As he came off the stand, Greineder's lawyer, Murphy, touched him gently on the shoulder in reassurance.
Earlier in the day, Kirsten Greineder, 30, the oldest of Greineder's three children and the defense's first witness, testified that her family was anything but dysfunctional.
"I truly had wonderful parents, and continue to have wonderful parents," said the medical resident, who attended Harvard Medical School and was a Fulbright Scholar. "I had a great, fun childhood ... a truly rich childhood."
Dressed neatly in a gray blazer, a patterned blouse and a braided gold necklace, she spoke with confidence and conveyed an educated, practical presence. As she talked about her childhood competing with her siblings on a swim team, both parents in the stands watching she smiled proudly and appeared well aware of her importance to her father's case.
Kirsten Greineder also told the jury that, after she left to pursue a career in Michigan, her parents maintained a good relationship. They went to the theater, symphony and movies. "I was actually very reassured by the fact that they ... were enjoying activities together," she testified.
When the questions turned to the day she found out about her mother's death, however, Greineder became sullen.
"The first thing that flashed into my mind is that they got into a car accident," she told the jury. "I told [my fiancée] 'I can't go to Boston and spend two hours in a plane without knowing.'"
She then described arriving at her parents' house. "My dad looked distraught. He looked exhausted. He looked like I've never ever seen him before in my life. He actually looked so horrible to me, physically, that I actually felt worried for him. The first question I asked him was 'Are you alright?'"
Greineder also helped to frame the defense's explanation for what happened the morning her mother was murdered. Her father claims that he and his wife separated during their walk that morning because she was experiencing back pain. Kirsten Greineder confirmed that her mother had back troubles.
She also tried to account for her father's preoccupation with getting home to take care of the family dog right after his wife had been murdered. "Our dogs were an integral part of our family life, as much as animals could be," she told the jury.
And perhaps most importantly, she described her father's demeanor when she first saw him after the murder. "It was very much a blur," she said. "He said to me 'Kirsten, I was shaking so much, I couldn't even tell if she had a pulse. I tried to pick her up but I couldn't. I just couldn't do it.'"

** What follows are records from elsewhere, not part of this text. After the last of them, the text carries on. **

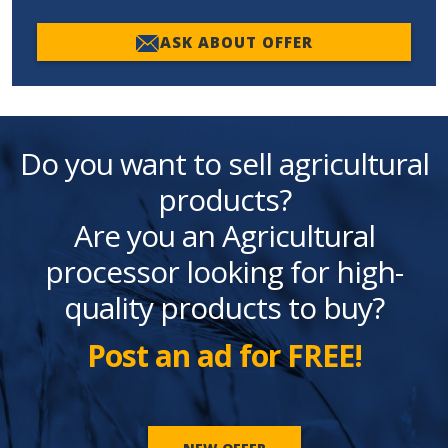
ASK ABOUT OFFER
Do you want to sell agricultural
products?
Are you an Agricultural
processor looking for high-
quality products to buy?
Post an ad for FREE!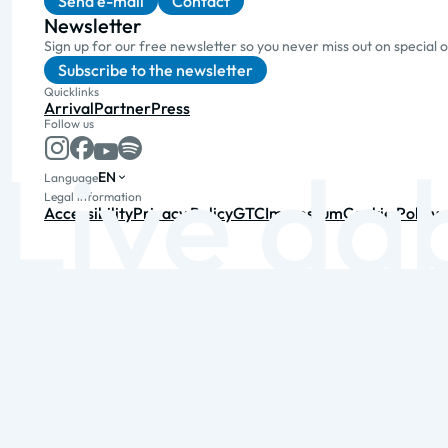
Send e-mail
Contact
Newsletter
Sign up for our free newsletter so you never miss out on special 
Subscribe to the newsletter
Quicklinks
Arrival
Partner
Press
Follow us
EN
Language
Legal information
Accessibility
Privacy Policy
GTC
Impressum
Cookie Policy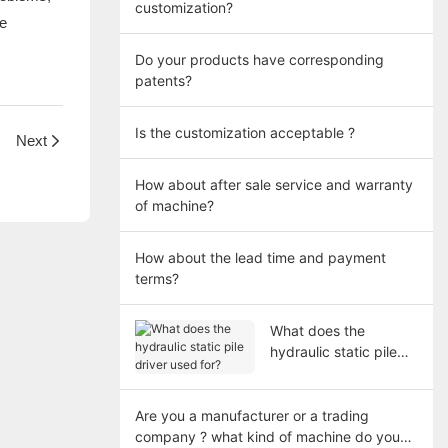
customization?
ce
Do your products have corresponding
patents?
Is the customization acceptable ?
Next
How about after sale service and warranty
of machine?
How about the lead time and payment
terms?
What does the
hydraulic static pile
driver used for?
Are you a manufacturer or a trading
company ? what kind of machine do you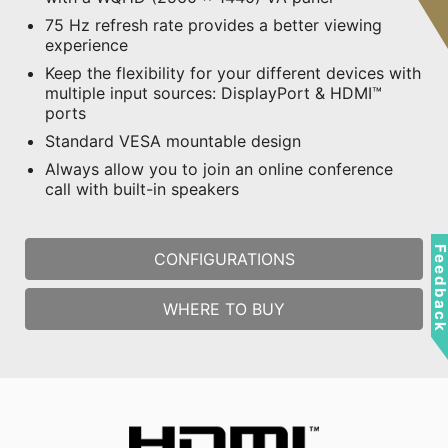
75 Hz refresh rate provides a better viewing
experience
Keep the flexibility for your different devices with
multiple input sources: DisplayPort & HDMI™
ports
Standard VESA mountable design
Always allow you to join an online conference
call with built-in speakers
Feedbac
CONFIGURATIONS
WHERE TO BUY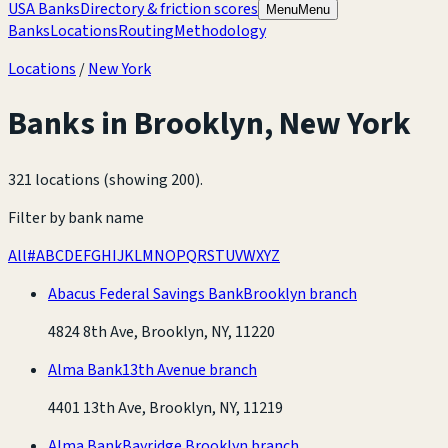
USA Banks
Directory & friction scores
Menu
Menu
Banks
Locations
Routing
Methodology
Locations
/
New York
Banks in
Brooklyn
,
New York
321 locations (showing 200)
.
Filter by bank name
All
#
A
B
C
D
E
F
G
H
I
J
K
L
M
N
O
P
Q
R
S
T
U
V
W
X
Y
Z
Abacus Federal Savings Bank
Brooklyn branch
4824 8th Ave, Brooklyn, NY, 11220
Alma Bank
13th Avenue branch
4401 13th Ave, Brooklyn, NY, 11219
Alma Bank
Bayridge Brooklyn branch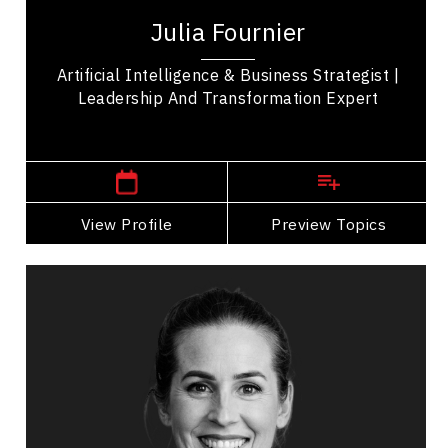
over 35 years of experience leading large-scale
Julia Fournier
operational, technology, and workforce...
Artificial Intelligence & Business Strategist |
Leadership And Transformation Expert
,
Ontario
Ottawa
View Profile
Go Back
Preview Topics
View Profile
Karen Furneaux
Topics
Speaker
Belonging Speakers
Leadership and Change
Leadership Development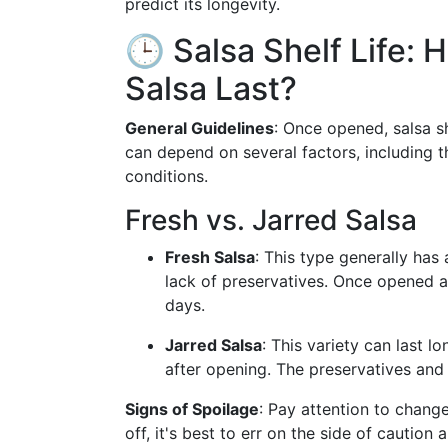
predict its longevity.
🕒 Salsa Shelf Life
Salsa Last?
General Guidelines
: Once opened, salsa s
can depend on several factors, including th
conditions.
Fresh vs. Jarred Salsa
Fresh Salsa
: This type generally has 
lack of preservatives. Once opened an
days.
Jarred Salsa
: This variety can last l
after opening. The preservatives and 
Signs of Spoilage
: Pay attention to change
off, it's best to err on the side of caution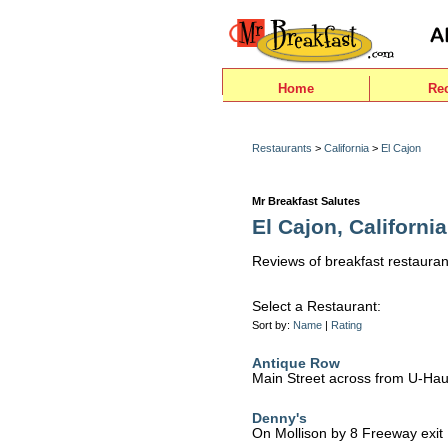
Home
Re
Restaurants
>
California
>
El Cajon
Mr Breakfast Salutes
El Cajon, California
Reviews of breakfast restauran
Select a Restaurant:
Sort by:
Name
|
Rating
Antique Row
Main Street across from U-Hau
Denny's
On Mollison by 8 Freeway exit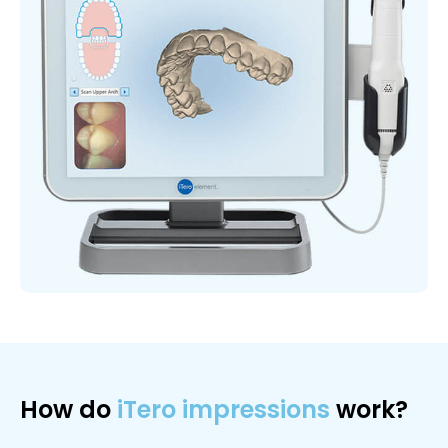
How do
iTero impressions
work?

During his cross-examination, prosecutor Richard Grundy questioned Kirsten Greineder about the "presence of German literature" in their home and eventually asked about whether Adolf Hitler's manifesto, Mein Kampf was on the family shelves, perhaps trying to establish a darker side of Dirk Greineder.
Earlier in the day, the prosecution called its last three witnesses.
One testified about performing an autopsy on Mabel Greineder. Another told the jury how he used a sophisticated laser measuring system normally used to make highways to create a computer model of the crime scene. The last, a document examiner with the FBI, testified that she believed two Ziplock baggies found near the crime scene were from a box found at Greineder's home.
During the explicit autopsy testimony, Greineder turned toward his children, mouthed "I love you," and shook his head slowly. The same testimony spurred Mabel Greineder's sister to leave the courtroom.
Greineder was scheduled to continue his testimony Tuesday at 8:30 a.m. ET.
The trial is being broadcast live on Court TV.